The Hertz Fellowship grants five years of funding for doctoral studies, as well as access to mentoring, events, and networking. The 19 new fellows will join a group of more than 1,300 Hertz Fellows around the world.

“I’m very excited because the Hertz fellowship empowers me to take risks and explore outside of engineering,” said Choi, a senior concentrating in mechanical engineering with a secondary in global health and health policy. She plans to pursue a doctorate in mechanical engineering at Stanford University to further improve healthcare access through robotics.

Soy Choi ’25.

Courtesy of the Hertz Foundation

For the past three years, the Melbourne, Florida, native has worked at the Harvard Microrobotics Laboratory under Robert Wood, the Harry Lewis and Marlyn McGrath Professor of Engineering and Applied Sciences at Harvard John A. Paulson School of Engineering and Applied Sciences. Choi, who is interested in wearable technology and healthcare robotics, has been working on a robotic gripper with the delicate feel and touch of a human hand.
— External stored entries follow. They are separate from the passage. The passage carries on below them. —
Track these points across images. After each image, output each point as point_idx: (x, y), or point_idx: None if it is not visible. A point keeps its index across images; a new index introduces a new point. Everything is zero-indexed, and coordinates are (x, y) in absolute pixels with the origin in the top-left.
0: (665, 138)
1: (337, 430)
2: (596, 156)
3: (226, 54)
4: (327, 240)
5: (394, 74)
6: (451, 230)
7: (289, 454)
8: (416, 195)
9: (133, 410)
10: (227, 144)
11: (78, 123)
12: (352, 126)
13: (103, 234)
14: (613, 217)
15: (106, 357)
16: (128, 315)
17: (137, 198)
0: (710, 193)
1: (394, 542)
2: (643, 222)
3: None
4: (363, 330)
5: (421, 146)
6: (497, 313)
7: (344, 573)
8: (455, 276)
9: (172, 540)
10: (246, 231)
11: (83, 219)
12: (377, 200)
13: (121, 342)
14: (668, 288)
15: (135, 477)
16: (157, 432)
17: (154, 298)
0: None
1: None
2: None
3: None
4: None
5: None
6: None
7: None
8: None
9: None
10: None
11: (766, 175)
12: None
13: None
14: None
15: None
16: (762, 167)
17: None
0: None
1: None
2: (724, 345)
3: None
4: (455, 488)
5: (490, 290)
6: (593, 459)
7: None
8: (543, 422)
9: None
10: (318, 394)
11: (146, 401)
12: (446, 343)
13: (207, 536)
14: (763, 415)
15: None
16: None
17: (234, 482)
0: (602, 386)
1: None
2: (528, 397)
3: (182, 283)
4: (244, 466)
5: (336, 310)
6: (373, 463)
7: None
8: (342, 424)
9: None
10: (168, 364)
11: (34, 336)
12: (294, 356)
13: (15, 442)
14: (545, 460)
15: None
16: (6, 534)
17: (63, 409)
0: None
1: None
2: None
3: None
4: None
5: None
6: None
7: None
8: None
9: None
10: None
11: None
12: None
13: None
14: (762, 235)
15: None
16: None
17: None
Sadagopan, a first-year Ph.D. student in the biological and biomedical sciences program, said he is also excited to join the ranks of Hertz fellows. “I think it’s a great cohort to be in. I’ve met a lot of excellent people, and I’m really excited to see where it goes,” he said.

Ananthan Sadagopan

Courtesy of the Hertz Foundation

The Westborough, Massachusetts, native said he is looking forward to continuing his work developing new therapeutic strategies. Sadagopan hopes to dedicate his doctoral studies to harnessing chemical biology to pioneer next-generation treatments for currently intractable diseases.

Harvard alumni Arav Karighattam ’24, Grace Ra Kim ’23, and Lillian Kay Petersen ’24 were also named fellows of this year’s cohort. Karighattam is set to begin his doctoral studies in mathematics at the Massachusetts Institute of Technology. Kim and Petersen are doctoral students at Stanford University, with Kim studying aeronautics and astronautics and Petersen studying genetics.

The John and Fannie Hertz Foundation was founded in 1957 to pursue research that best advances the nation’s security and leads to life-changing innovations. The Hertz Fellowships were first awarded in 1963 and require new fellows to commit to making their skills available to the U.S. in times of national emergency.